A cantora argentina Mercedes Sosa, morreu domingo em uma clínica em Buenos Aires, aos 74 anos, vítima de uma doença hepática.
A cantora argentina Mercedes Sosa, morreu domingo em uma clínica em Buenos Aires, aos 74 anos, vítima de uma doença hepática.
Milhares de seguidores na América Latina e na Espanha (onde passou quatro anos no exílio durante a ditadura militar na Argentina), cantaram com ela sua extraodrinária interpretação de Alfonsina e el mar, e outras que popularizaram nos anos 70 e 80 o folclore latino-americano em todo o mundo e tornaram-a uma das melhores e mais famosas cantoras do continente.
Sua morte foi acolhida com dor também nos meios roqueiros e no meio musical pop da América Latina, estilos que sempre receberam seu apoio generoso e colaboração. Sua relação com os jovens músicos argentinos foi constante: era ela que os buscava para lhes oferecer algumas de suas canções nos álbuns de música folclórica. Em seu último álbum, Cantora, já doente, foram muitos destes músicos que se ofereceram para cantar duetos com ela: Shakira, Fito Paéz, Charly García, Caetano, Soledad, Julieta Venegas, Drexter e os espanhóis Joan Manuel Serrat y Joaquín Sabina colaboratam para lançar um disco que é agora considerado o melhor álbum do ano no Grammy Latino 2009. "La Negra, como era conhecida, era a melhor cantora argentina e a vos da América Latina", afirmou Fito Páez. Ela, portanto, sempre recusou o apelido de "a voz da América Latina", que lhe parecia exagerado.
Michelle Bachelet, presidente do Chile, expressou seu carinho e admiração por Mercedes Sosa e lembrou a amizade que Mercedes tinha com a cantora Violeta Parra. "La Negra Sosa" cantou soberbamente algumas das canções mais famosas de Violeta Parra, incluindo o seu Gracias a la vida. "Ela era, quiçá, a voz mais forte da América Latina", lamentou Bachelet.
"Mercedes foi um ser bondoso, sem nenhum tipo de maldade e sua presença era uma necessidade para todos trabalhamos ou gravamos com ela", resumiu o letrista Antonio Tarragó Ros, em nome dos músicos argentinos.
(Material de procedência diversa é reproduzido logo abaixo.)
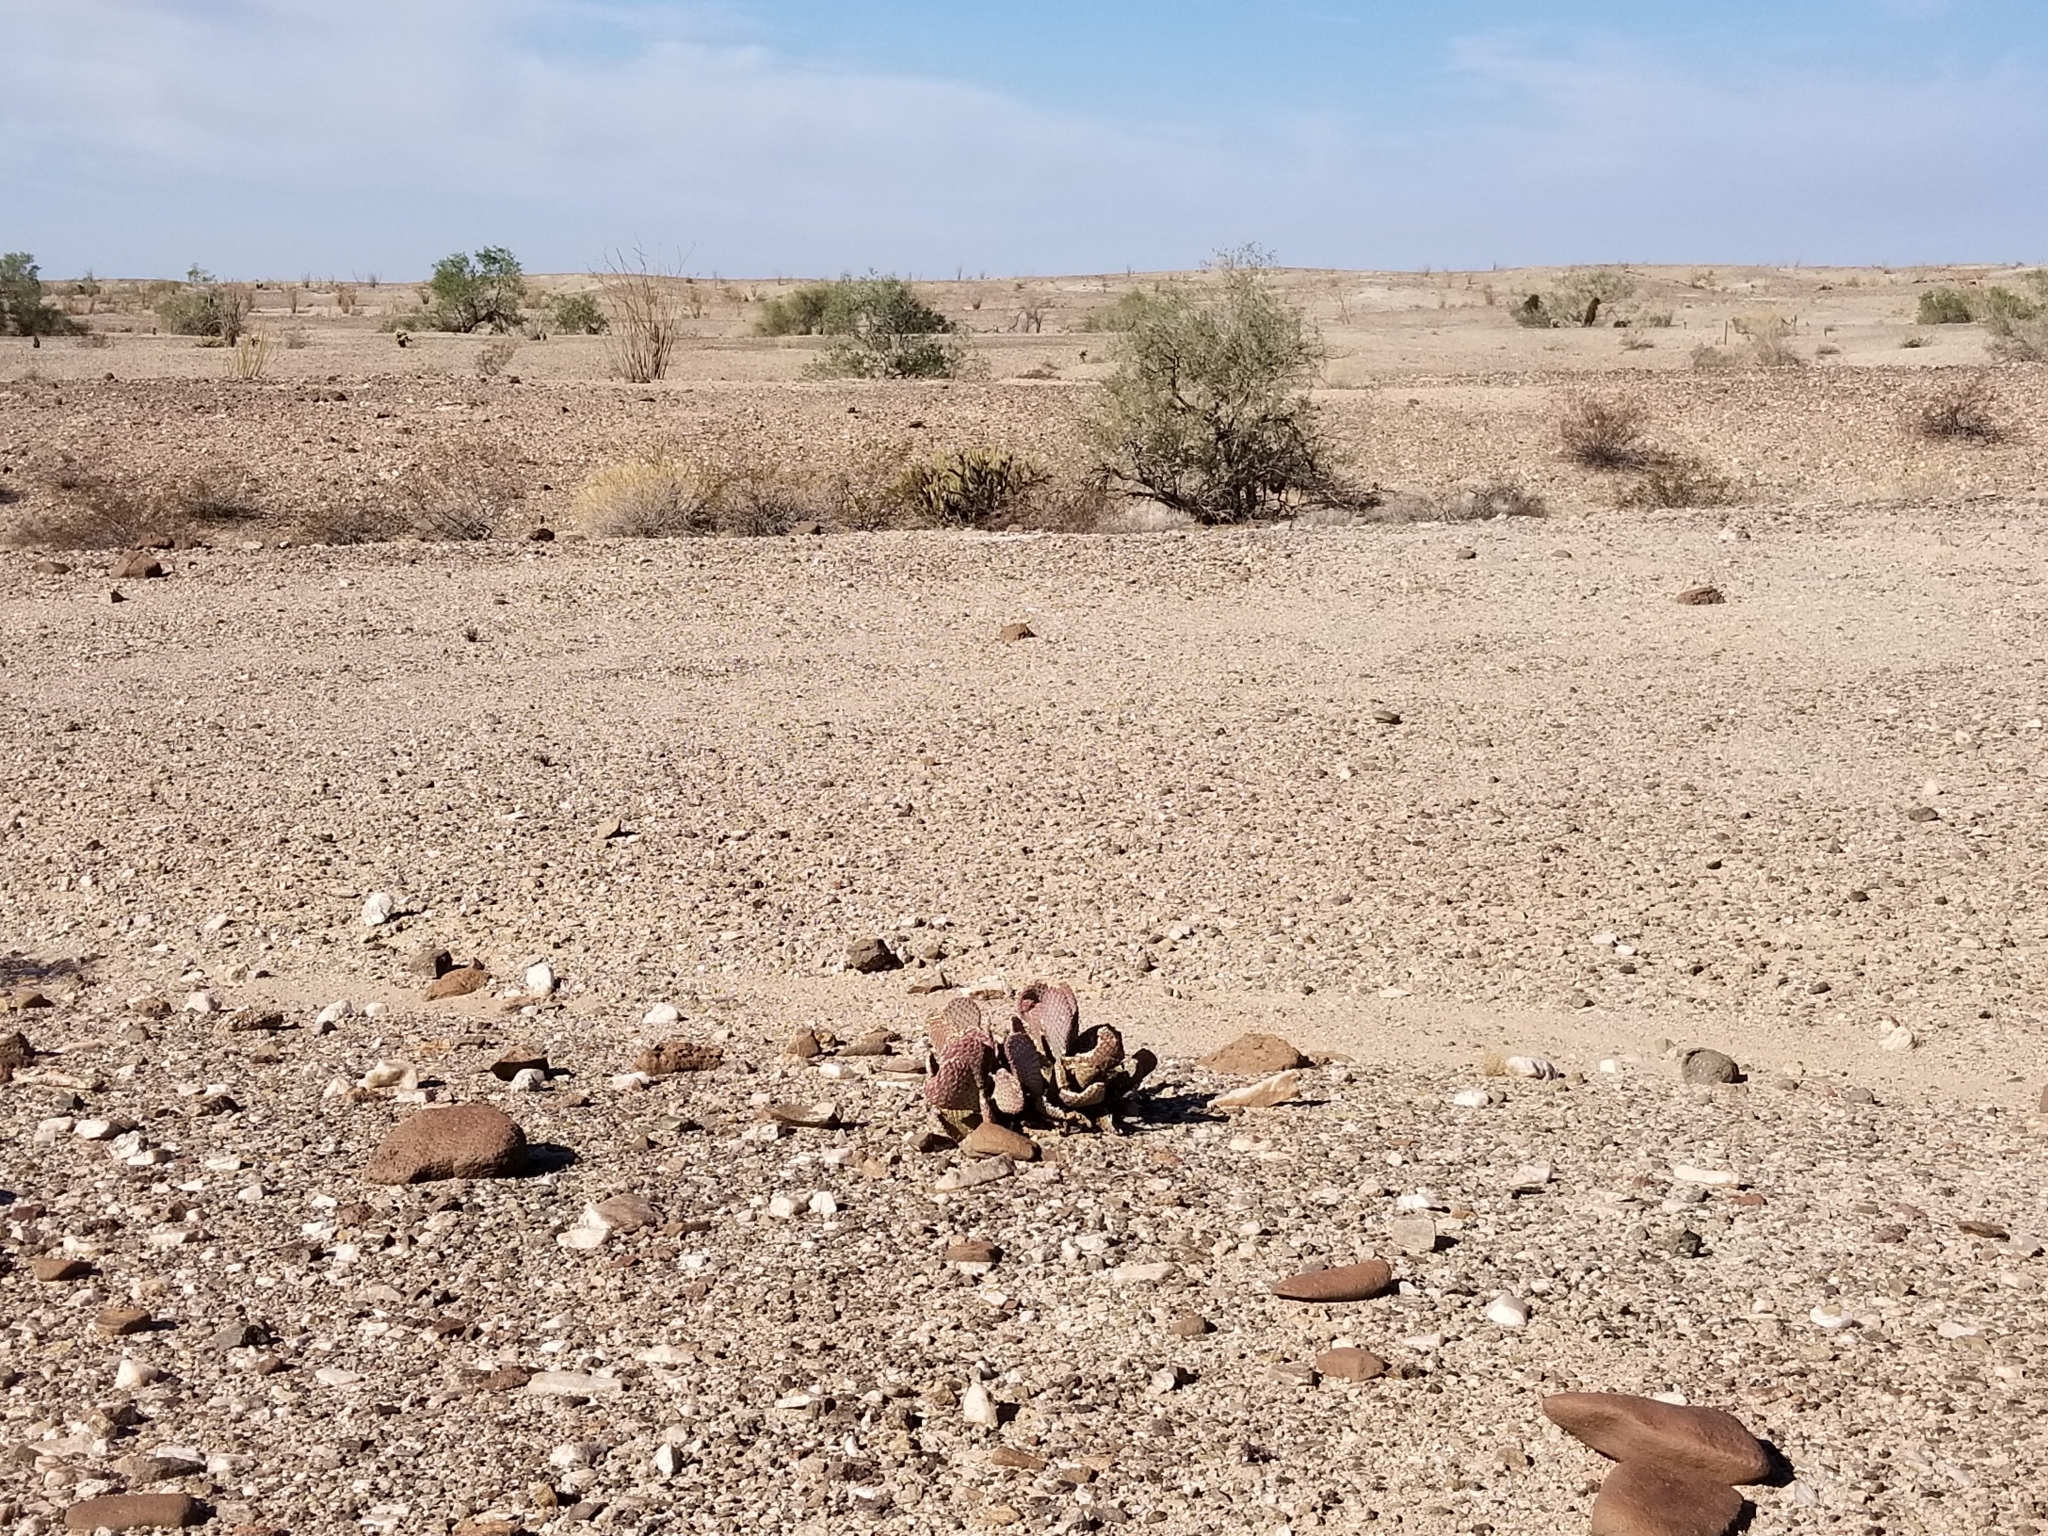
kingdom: Plantae
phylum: Tracheophyta
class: Magnoliopsida
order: Caryophyllales
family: Cactaceae
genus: Opuntia
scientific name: Opuntia basilaris
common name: Beavertail prickly-pear
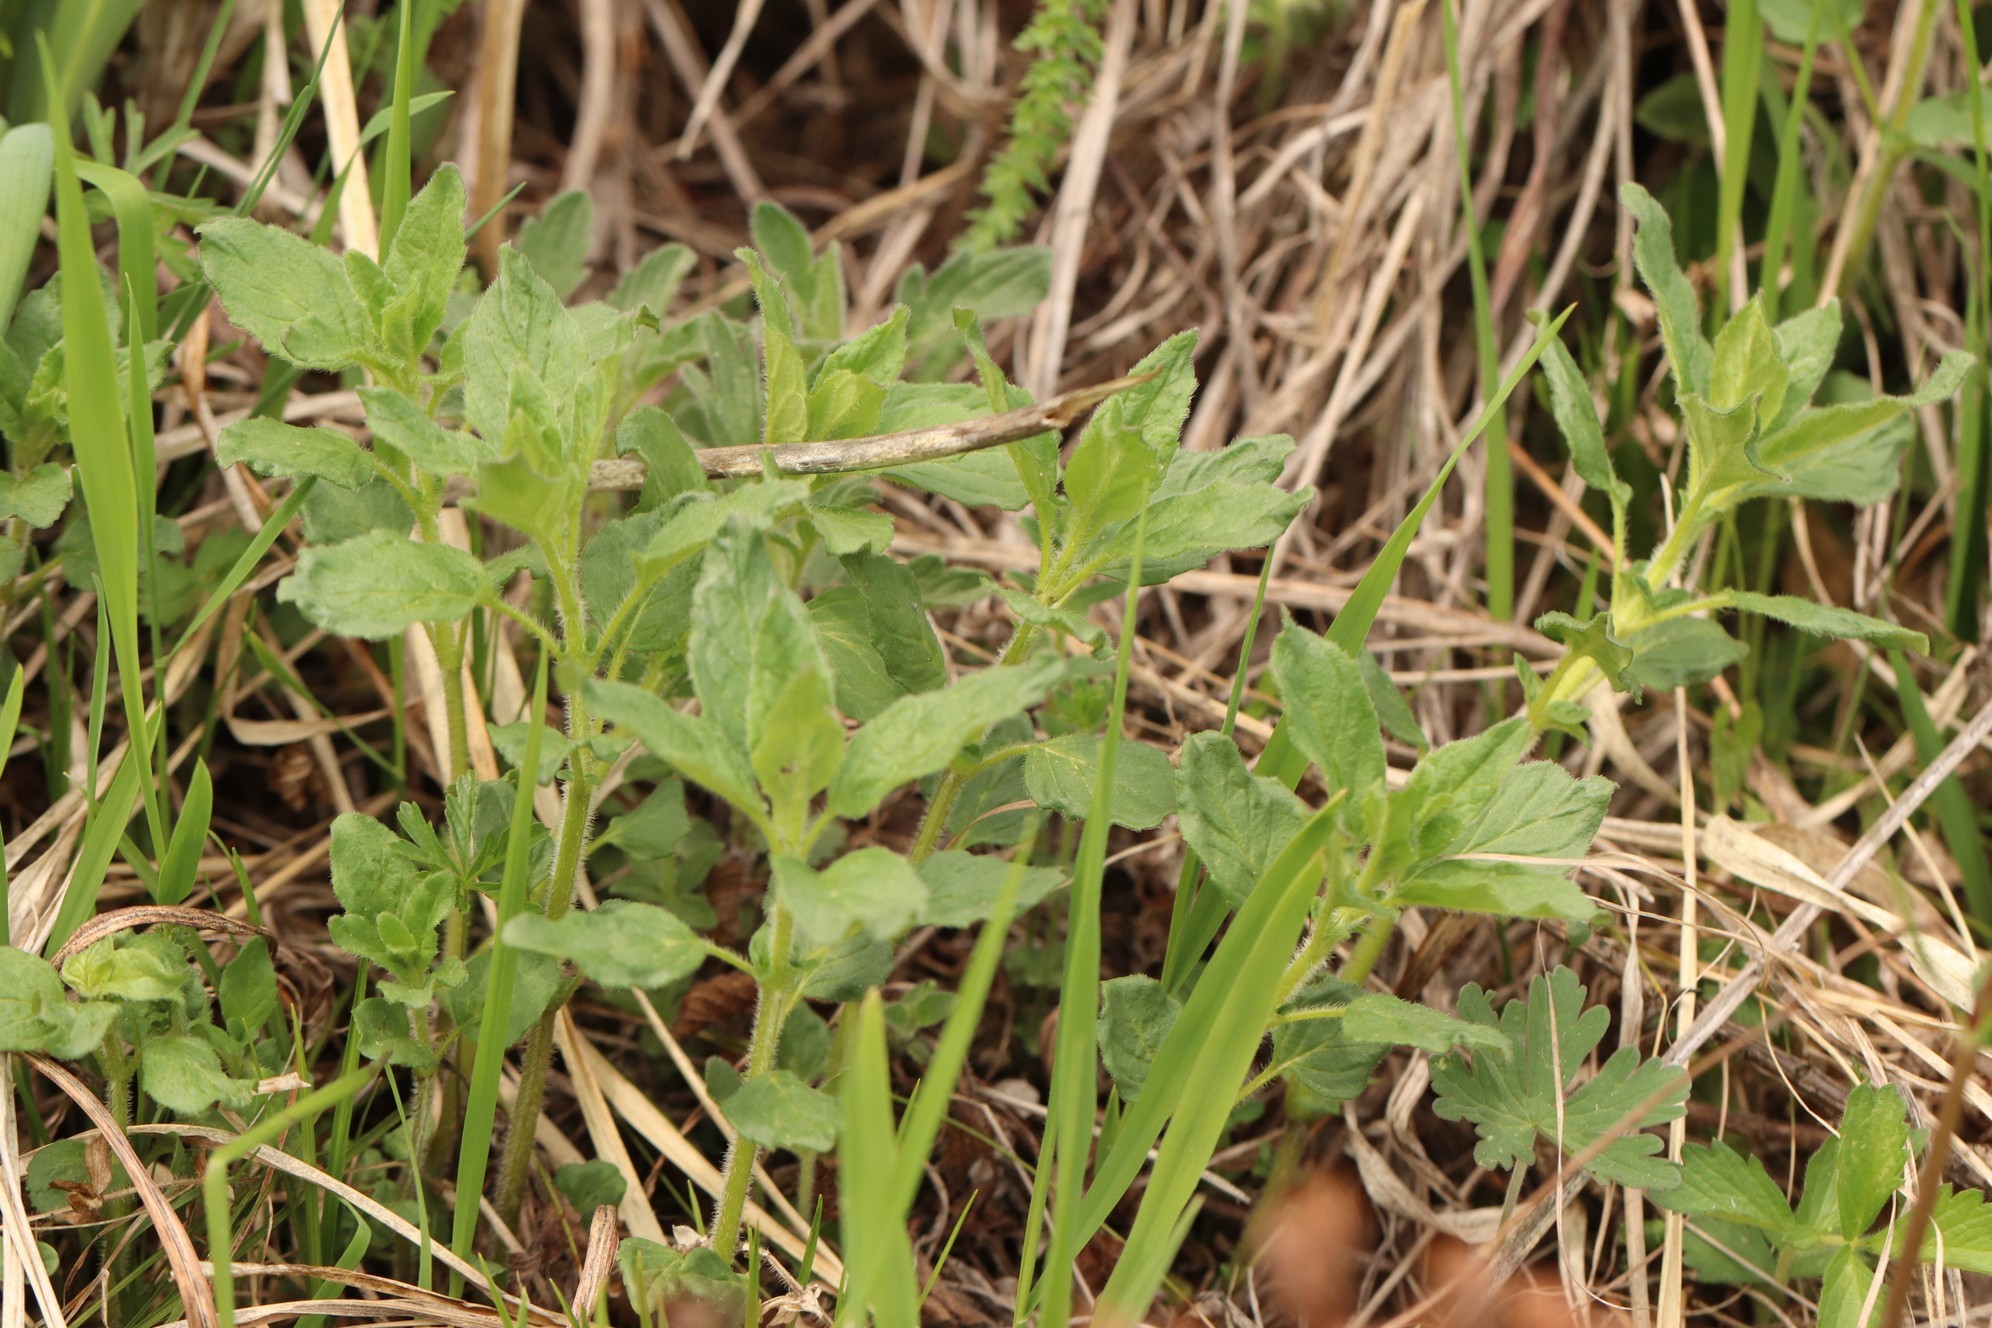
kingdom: Plantae
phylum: Tracheophyta
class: Magnoliopsida
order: Lamiales
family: Lamiaceae
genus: Origanum
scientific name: Origanum vulgare
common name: Wild marjoram
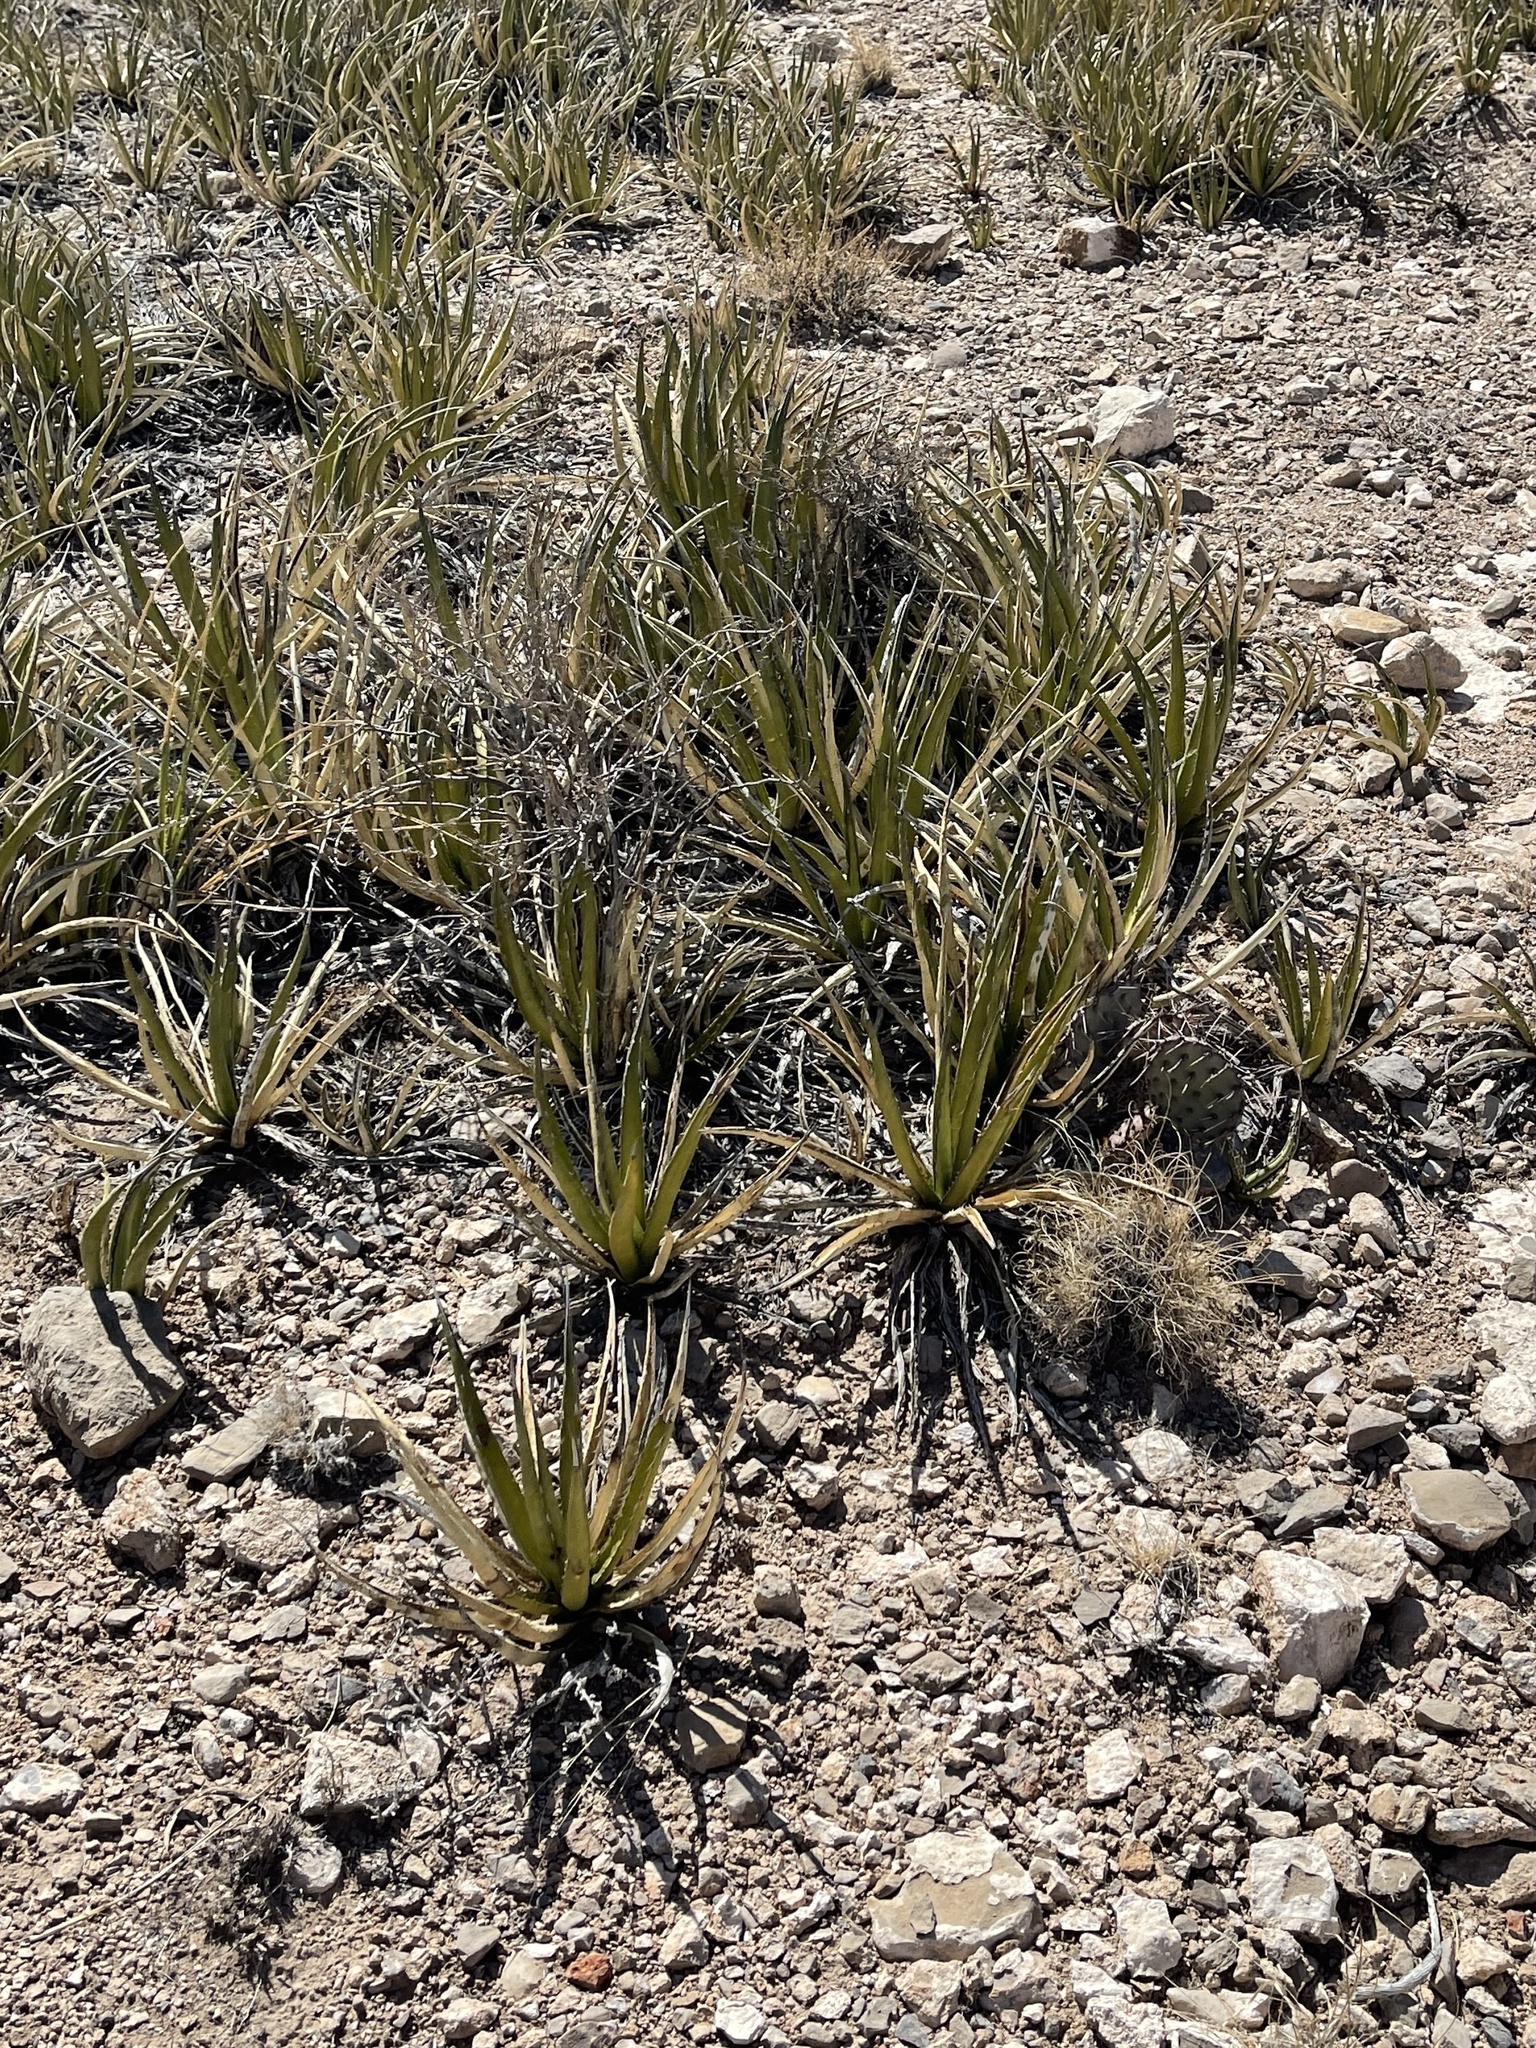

Nos últimos tempos, cansada e doente, assegurava estar feliz, rodeada de afeto. "Tenho sorte", dizia, "porém me custou muito". A Negra Sosa lutou até o final para cumprir os objetivos do Manifesto do Novo Cancioneiro que firmou em Mendonza, em 1964, quando tinha apenas 28 anos, no qual se propunha renovar a canção popular argentina para conseguir que "se integrasse na vida do povo, expressando seus sonhos, suas alegrias, suas lutas e suas esperanças".